TASK BRIEF
Some lines in the listing hold the word "anchor". Return each of them.

______

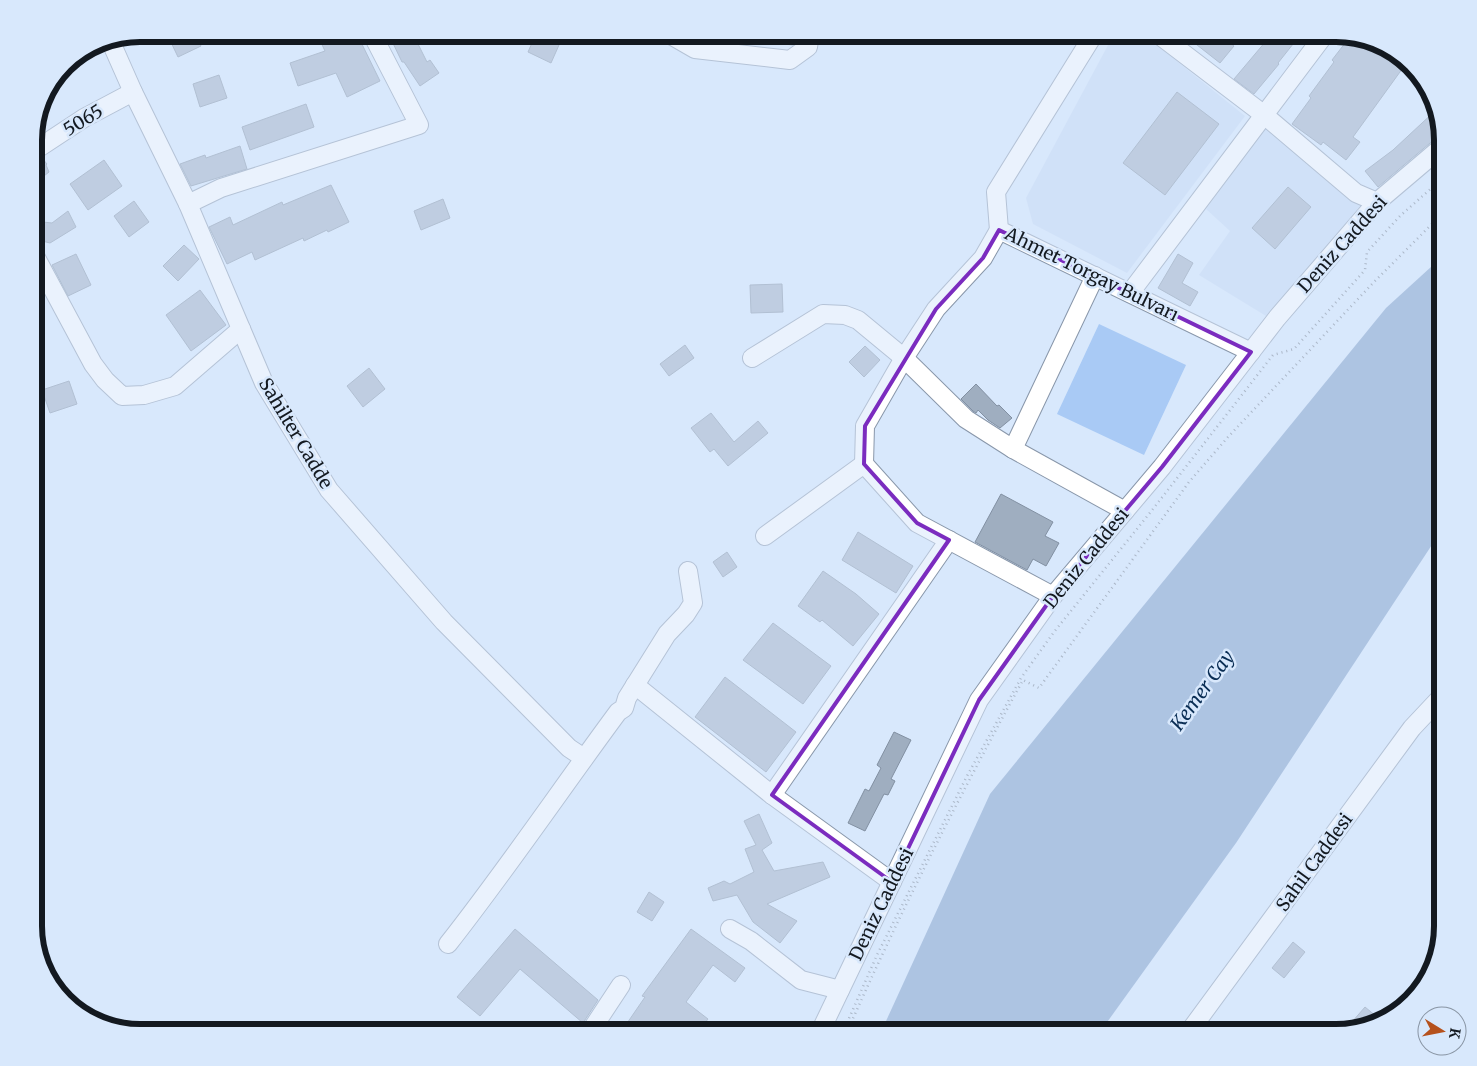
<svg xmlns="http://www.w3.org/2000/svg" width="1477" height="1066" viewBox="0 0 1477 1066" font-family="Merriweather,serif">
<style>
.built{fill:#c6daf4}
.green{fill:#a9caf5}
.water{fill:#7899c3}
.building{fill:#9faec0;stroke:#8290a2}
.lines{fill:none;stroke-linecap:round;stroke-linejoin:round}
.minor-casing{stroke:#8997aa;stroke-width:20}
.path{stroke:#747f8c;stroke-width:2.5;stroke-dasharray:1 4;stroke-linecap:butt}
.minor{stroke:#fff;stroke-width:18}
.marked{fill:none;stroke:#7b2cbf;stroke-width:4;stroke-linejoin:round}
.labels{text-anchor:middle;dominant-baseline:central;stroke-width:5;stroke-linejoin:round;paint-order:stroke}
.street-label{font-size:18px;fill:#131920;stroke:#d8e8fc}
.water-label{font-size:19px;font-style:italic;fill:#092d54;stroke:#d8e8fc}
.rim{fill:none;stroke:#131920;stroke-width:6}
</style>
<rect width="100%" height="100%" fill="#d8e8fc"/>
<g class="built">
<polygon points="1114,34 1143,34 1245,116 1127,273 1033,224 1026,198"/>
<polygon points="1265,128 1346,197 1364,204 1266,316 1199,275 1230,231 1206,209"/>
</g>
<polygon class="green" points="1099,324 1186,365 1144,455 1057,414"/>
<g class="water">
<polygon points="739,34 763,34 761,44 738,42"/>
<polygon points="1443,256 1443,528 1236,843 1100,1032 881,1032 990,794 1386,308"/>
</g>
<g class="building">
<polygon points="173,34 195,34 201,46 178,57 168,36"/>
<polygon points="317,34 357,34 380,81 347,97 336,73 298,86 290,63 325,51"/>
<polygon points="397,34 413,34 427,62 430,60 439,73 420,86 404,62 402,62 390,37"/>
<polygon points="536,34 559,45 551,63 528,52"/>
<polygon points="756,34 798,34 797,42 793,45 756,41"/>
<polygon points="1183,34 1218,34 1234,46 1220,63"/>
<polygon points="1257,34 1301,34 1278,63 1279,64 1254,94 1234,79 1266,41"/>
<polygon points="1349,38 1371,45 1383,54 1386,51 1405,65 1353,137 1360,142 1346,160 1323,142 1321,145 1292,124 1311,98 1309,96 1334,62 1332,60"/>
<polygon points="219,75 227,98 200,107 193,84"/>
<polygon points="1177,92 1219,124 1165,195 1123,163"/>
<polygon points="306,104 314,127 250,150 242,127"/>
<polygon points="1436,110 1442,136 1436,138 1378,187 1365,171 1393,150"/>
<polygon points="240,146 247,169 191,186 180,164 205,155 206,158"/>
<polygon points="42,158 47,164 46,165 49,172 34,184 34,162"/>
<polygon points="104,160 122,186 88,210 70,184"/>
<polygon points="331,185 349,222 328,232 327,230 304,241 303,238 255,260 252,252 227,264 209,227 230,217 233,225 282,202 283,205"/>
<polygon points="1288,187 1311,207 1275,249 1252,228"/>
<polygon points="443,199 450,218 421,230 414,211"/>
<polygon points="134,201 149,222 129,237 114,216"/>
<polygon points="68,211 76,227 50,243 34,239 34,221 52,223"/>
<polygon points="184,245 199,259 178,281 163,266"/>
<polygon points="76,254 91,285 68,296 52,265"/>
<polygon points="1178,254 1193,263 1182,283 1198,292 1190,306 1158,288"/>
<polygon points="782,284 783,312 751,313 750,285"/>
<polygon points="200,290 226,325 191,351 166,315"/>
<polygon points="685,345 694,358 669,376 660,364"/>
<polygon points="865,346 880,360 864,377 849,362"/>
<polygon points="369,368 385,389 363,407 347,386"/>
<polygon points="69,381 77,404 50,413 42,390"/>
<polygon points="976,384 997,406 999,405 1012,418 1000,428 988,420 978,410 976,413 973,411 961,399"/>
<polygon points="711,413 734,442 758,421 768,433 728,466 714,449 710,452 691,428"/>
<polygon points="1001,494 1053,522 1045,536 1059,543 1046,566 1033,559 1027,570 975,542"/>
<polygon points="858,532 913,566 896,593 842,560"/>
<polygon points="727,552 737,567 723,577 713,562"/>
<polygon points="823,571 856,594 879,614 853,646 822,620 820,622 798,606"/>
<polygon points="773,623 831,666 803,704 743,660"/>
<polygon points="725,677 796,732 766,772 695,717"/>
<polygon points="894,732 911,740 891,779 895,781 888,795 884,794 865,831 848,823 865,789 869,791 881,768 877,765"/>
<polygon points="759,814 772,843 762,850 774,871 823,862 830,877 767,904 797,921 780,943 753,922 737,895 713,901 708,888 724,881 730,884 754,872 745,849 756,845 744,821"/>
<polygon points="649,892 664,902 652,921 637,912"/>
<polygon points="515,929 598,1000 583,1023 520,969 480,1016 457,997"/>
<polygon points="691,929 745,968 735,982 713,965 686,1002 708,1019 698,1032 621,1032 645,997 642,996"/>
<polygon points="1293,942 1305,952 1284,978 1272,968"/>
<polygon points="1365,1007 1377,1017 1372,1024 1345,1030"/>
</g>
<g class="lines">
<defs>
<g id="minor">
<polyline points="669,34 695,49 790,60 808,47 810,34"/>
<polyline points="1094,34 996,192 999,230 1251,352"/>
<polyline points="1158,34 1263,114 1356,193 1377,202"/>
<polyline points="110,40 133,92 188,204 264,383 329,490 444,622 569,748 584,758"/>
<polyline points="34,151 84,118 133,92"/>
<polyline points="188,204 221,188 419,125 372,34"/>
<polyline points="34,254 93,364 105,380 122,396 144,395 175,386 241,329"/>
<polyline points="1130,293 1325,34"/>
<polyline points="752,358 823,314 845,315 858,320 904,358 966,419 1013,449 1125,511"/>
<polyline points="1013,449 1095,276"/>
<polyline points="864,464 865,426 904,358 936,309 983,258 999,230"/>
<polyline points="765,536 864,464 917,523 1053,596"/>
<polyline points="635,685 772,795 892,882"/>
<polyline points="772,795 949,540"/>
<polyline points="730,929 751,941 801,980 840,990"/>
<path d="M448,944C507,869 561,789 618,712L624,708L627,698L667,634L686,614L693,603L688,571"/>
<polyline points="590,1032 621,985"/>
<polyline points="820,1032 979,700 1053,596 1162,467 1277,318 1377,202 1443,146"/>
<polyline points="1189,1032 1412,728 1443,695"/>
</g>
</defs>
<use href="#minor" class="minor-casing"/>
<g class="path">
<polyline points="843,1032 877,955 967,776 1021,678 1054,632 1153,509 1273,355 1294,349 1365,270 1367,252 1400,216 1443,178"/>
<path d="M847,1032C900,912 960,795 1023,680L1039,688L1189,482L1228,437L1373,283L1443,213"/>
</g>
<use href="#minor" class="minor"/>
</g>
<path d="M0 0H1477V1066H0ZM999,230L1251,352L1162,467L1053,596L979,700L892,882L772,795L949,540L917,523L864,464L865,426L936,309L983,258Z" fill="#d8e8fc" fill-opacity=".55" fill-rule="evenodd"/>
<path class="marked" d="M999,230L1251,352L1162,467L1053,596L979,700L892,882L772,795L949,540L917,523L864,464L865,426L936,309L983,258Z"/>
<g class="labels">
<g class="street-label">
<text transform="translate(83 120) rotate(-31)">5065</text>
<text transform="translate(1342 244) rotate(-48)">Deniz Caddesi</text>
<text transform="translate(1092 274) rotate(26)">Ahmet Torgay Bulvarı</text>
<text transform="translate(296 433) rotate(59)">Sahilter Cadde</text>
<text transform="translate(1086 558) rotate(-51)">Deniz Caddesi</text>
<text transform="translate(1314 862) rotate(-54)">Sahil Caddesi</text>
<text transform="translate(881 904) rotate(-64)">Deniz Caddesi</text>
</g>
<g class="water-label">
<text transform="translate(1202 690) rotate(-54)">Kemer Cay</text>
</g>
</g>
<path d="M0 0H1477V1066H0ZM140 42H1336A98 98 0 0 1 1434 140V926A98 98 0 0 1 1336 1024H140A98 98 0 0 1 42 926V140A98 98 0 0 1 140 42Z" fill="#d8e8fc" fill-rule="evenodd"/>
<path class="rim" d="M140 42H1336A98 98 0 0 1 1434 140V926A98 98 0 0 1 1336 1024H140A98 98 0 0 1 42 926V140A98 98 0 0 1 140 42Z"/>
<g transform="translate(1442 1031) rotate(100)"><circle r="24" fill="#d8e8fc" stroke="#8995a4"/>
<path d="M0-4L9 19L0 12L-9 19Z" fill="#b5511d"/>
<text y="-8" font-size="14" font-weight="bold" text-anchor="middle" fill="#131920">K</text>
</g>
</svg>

______

EXPECTED OUTPUT
.labels{text-anchor:middle;dominant-baseline:central;stroke-width:5;stroke-linejoin:round;paint-order:stroke}
<text y="-8" font-size="14" font-weight="bold" text-anchor="middle" fill="#131920">K</text>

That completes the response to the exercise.